▸ **MATERIAL SUPPLIED**
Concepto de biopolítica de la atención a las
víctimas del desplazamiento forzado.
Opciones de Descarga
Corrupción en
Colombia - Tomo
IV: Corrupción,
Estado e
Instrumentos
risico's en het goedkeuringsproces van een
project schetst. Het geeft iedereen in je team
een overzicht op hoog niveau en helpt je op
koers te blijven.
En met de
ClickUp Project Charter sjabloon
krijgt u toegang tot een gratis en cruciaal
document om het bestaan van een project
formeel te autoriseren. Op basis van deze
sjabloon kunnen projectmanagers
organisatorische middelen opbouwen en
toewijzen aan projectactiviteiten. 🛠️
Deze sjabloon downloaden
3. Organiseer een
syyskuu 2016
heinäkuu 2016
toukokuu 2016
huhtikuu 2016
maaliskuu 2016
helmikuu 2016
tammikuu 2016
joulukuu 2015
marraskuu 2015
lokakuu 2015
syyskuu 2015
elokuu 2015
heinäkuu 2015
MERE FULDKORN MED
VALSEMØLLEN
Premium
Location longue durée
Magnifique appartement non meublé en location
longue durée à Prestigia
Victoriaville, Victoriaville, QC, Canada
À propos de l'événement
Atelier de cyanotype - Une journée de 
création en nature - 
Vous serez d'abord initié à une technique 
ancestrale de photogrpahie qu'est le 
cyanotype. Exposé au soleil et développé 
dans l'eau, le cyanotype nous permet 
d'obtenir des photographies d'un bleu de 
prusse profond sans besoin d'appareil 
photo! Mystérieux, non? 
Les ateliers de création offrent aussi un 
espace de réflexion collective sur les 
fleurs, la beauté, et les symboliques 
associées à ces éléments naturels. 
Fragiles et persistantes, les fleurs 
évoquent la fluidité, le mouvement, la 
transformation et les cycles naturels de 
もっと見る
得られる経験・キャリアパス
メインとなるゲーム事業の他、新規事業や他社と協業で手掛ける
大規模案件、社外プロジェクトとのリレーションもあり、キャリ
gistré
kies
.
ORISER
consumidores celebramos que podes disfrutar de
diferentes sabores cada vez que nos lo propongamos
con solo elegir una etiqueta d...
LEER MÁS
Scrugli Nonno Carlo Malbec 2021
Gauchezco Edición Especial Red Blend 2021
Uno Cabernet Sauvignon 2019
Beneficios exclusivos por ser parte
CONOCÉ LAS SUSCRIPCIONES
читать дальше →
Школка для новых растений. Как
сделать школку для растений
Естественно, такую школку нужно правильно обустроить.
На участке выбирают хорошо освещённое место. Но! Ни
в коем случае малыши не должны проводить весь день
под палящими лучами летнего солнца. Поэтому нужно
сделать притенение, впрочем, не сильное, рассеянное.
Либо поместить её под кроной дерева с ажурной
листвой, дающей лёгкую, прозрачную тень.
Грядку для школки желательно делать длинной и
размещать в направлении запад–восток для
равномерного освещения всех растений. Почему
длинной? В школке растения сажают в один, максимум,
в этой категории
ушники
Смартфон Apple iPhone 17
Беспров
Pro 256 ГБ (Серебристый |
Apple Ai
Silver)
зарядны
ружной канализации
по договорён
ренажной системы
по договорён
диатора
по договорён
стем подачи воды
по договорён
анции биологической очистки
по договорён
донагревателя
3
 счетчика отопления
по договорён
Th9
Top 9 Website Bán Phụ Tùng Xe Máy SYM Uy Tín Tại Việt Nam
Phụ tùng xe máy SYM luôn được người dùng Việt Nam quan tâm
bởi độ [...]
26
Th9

▸ **BRIEF**
Write the number of lines in the data above that contain "школку", adding no other words.

▸ **OUTPUT OF THE EXERCISE**
2